The present invention has been described above with the aid of functional building blocks illustrating the implementation of specified functions and relationships thereof. The boundaries of these functional building blocks have been arbitrarily defined herein for the convenience of the description. Alternate boundaries can be defined so long as the specified functions and relationships thereof are appropriately performed.
For example, various aspects of the present invention can be implemented by software, firmware, hardware (or hardware represented by software such, as for example, Verilog or hardware description language instructions), or a combination thereof. After reading this description, it will become apparent to a person skilled in the relevant art how to implement the invention using other computer systems and/or computer architectures.

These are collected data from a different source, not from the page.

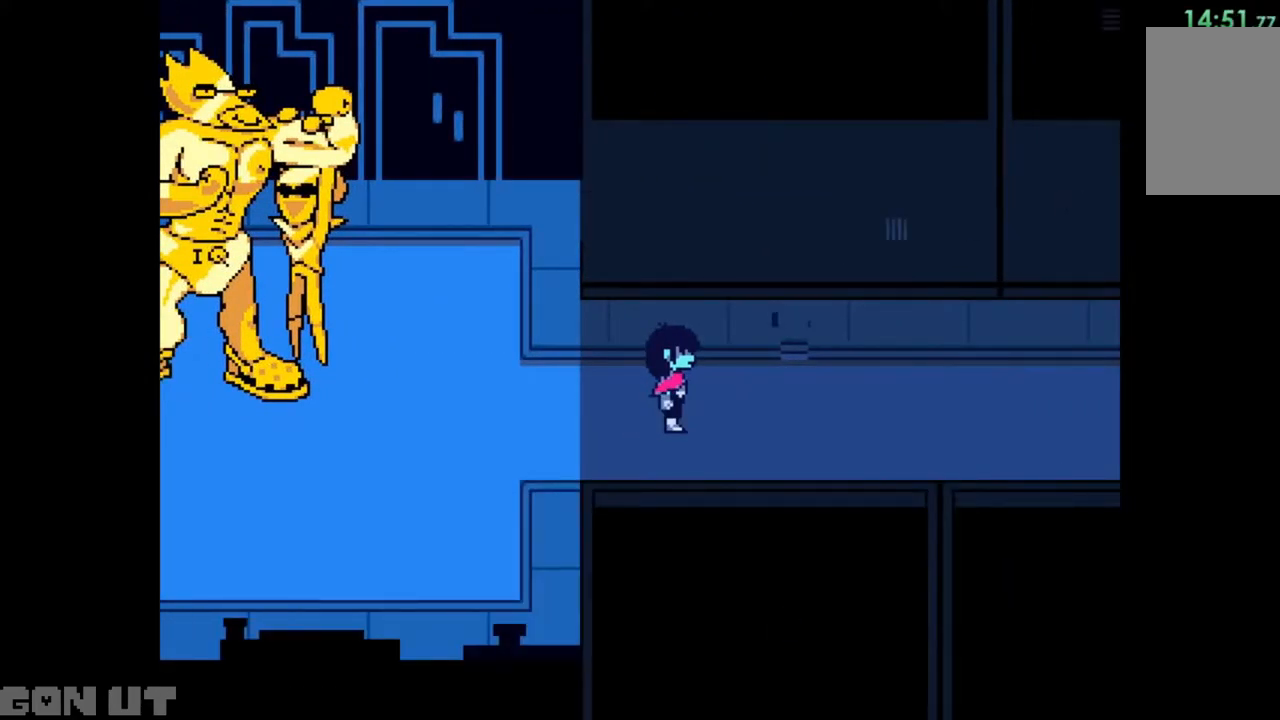
{"keys": ["c", "right"], "events": []}
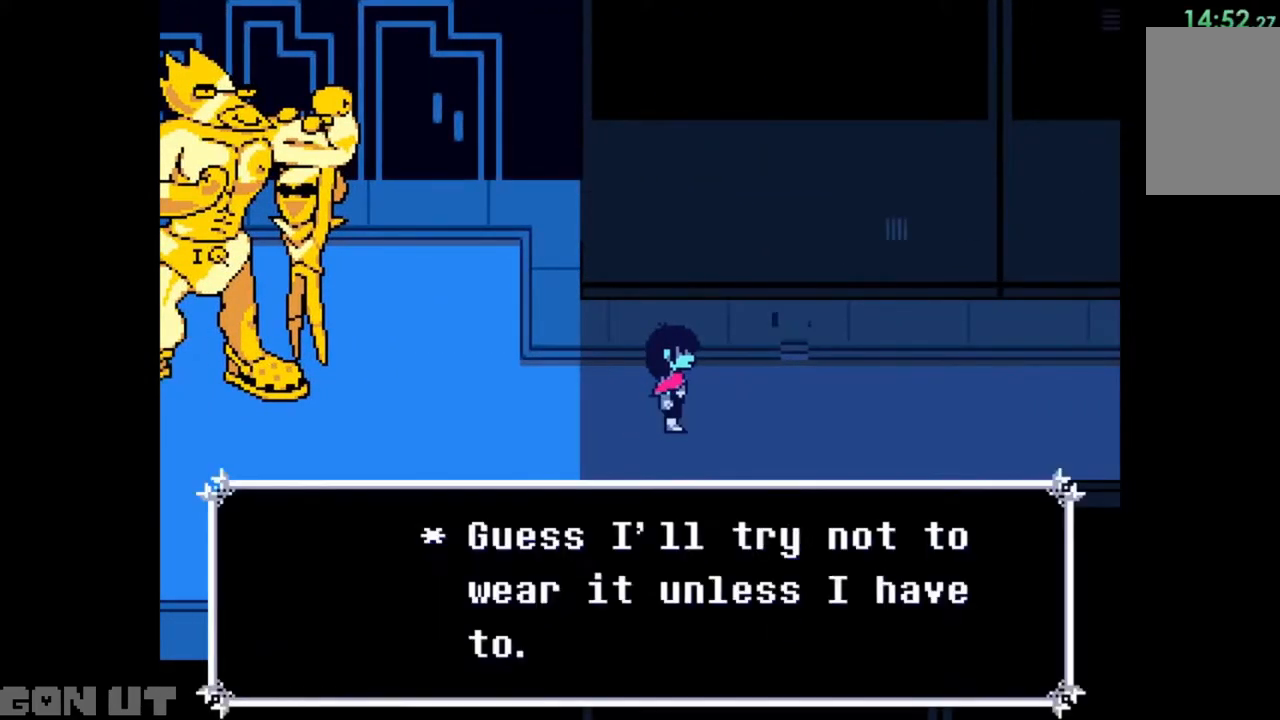
{"keys": ["c", "right"], "events": []}
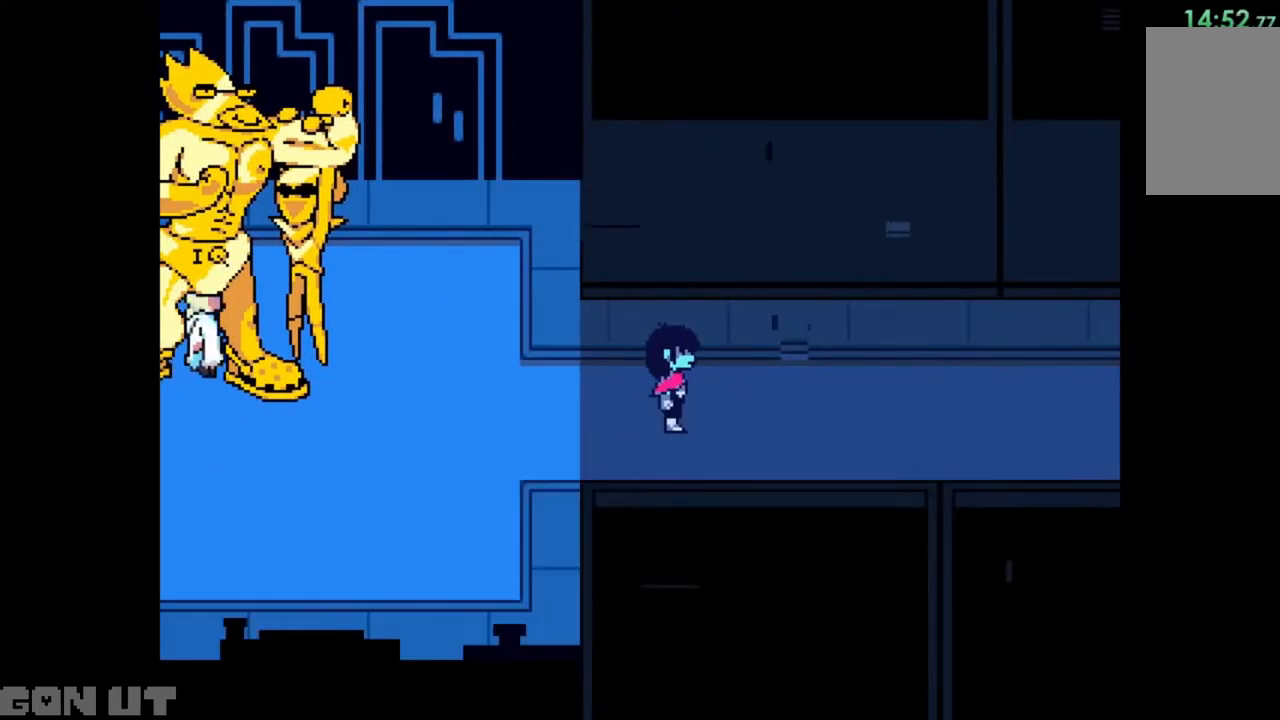
{"keys": ["c", "right"], "events": []}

It should be noted that the simulation, synthesis and/or manufacture of the various embodiments of this invention can be accomplished, in part, through the use of computer readable code, including general programming languages (such as C or C++), hardware description languages (HDL) including Verilog HDL, VHDL, Altera HDL (AHDL) and so on, or other available programming and/or schematic capture tools (such as circuit capture tools). This computer readable code can be disposed in any known computer usable medium including semiconductor, magnetic disk, optical disk (such as CD-ROM, DVD-ROM) and as a computer data signal embodied in a computer usable (e.g., readable) transmission medium (such as a carrier wave or any other medium including digital, optical, or analog-based medium). As such, the code can be transmitted over communication networks including the Internet and intranets. It is understood that the functions accomplished and/or structure provided by the systems and techniques described above can be represented in a core (such as a GPU core) that is embodied in program code and can be transformed to hardware as part of the production of integrated circuits.
The foregoing description of the specific embodiments will so fully reveal the general nature of the invention that others can, by applying knowledge within the skill of the art, readily modify and/or adapt for various applications such specific embodiments, without undue experimentation, without departing from the general concept of the present invention. Therefore, such adaptations and modifications are intended to be within the meaning and range of equivalents of the disclosed embodiments, based on the teaching and guidance presented herein. It is to be understood that the phraseology or terminology herein is for the purpose of description and not of limitation, such that the terminology or phraseology of the present specification is to be interpreted by the skilled artisan in light of the teachings and guidance.
The breadth and scope of the present invention should not be limited by any of the above-described exemplary embodiments, but should be defined only in accordance with the following claims and their equivalents.